═════ Excerpted data

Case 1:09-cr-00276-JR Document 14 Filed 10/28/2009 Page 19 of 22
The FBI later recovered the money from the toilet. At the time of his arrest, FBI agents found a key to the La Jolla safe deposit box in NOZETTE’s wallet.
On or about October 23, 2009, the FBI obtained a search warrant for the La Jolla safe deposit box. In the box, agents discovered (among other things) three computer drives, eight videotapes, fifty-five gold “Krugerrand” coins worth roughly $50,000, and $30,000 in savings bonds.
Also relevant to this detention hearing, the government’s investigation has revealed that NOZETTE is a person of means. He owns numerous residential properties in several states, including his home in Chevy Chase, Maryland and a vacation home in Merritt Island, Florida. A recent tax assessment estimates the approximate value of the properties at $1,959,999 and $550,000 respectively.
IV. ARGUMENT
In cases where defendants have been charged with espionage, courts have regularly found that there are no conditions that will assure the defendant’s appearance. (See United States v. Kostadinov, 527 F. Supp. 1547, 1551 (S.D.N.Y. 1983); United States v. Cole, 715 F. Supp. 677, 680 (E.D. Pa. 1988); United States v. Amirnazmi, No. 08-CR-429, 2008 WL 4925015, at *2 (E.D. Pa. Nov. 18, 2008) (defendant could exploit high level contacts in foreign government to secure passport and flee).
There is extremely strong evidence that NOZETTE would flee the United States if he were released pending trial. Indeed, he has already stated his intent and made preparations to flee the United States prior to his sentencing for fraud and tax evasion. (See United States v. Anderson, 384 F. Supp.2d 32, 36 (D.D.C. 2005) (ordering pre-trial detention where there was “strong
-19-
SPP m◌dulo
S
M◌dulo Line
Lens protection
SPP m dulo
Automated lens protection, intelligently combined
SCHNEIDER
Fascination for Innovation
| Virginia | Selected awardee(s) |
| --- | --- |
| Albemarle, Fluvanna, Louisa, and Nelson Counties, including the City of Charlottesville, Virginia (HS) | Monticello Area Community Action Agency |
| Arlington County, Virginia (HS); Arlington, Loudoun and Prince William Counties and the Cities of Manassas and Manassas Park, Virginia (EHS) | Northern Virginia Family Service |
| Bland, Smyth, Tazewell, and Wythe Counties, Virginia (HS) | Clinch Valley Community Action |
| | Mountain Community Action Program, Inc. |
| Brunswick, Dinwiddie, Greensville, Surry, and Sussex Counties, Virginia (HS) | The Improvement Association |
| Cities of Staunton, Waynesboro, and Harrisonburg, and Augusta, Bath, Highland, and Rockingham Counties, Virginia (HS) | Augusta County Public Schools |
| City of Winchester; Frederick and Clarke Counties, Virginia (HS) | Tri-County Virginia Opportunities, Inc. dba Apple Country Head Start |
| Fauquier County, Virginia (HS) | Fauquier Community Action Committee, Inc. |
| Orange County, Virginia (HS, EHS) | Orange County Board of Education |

══════════

The task:
The word is "found". Copy every line above where it appears.

Task solution:
The FBI later recovered the money from the toilet. At the time of his arrest, FBI agents found a key to the La Jolla safe deposit box in NOZETTE’s wallet.
In cases where defendants have been charged with espionage, courts have regularly found that there are no conditions that will assure the defendant’s appearance. (See United States v. Kostadinov, 527 F. Supp. 1547, 1551 (S.D.N.Y. 1983); United States v. Cole, 715 F. Supp. 677, 680 (E.D. Pa. 1988); United States v. Amirnazmi, No. 08-CR-429, 2008 WL 4925015, at *2 (E.D. Pa. Nov. 18, 2008) (defendant could exploit high level contacts in foreign government to secure passport and flee).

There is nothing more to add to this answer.